§ **SHORT EXERCISE**: Pull every line of the data below out verbatim, omitting the pictures.
=== RECORDS TO USE ===
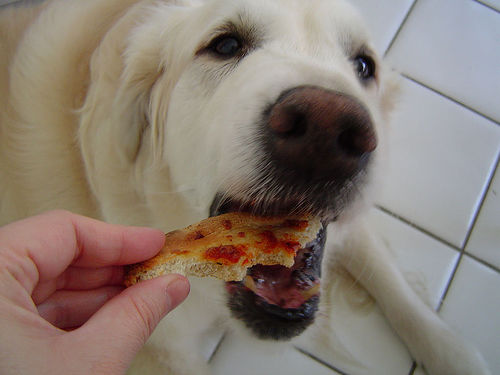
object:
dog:
[0, 0, 497, 373]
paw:
[416, 343, 490, 374]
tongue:
[228, 201, 267, 212]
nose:
[274, 87, 374, 169]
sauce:
[203, 244, 243, 264]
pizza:
[120, 207, 323, 290]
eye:
[352, 45, 382, 86]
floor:
[155, 1, 496, 373]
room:
[0, 0, 498, 375]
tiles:
[376, 0, 499, 125]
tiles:
[410, 251, 498, 374]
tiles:
[288, 203, 461, 373]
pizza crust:
[125, 205, 323, 288]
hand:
===
§ **FULL SOLUTION**:
object:
dog:
[0, 0, 497, 373]
paw:
[416, 343, 490, 374]
tongue:
[228, 201, 267, 212]
nose:
[274, 87, 374, 169]
sauce:
[203, 244, 243, 264]
pizza:
[120, 207, 323, 290]
eye:
[352, 45, 382, 86]
floor:
[155, 1, 496, 373]
room:
[0, 0, 498, 375]
tiles:
[376, 0, 499, 125]
tiles:
[410, 251, 498, 374]
tiles:
[288, 203, 461, 373]
pizza crust:
[125, 205, 323, 288]
hand:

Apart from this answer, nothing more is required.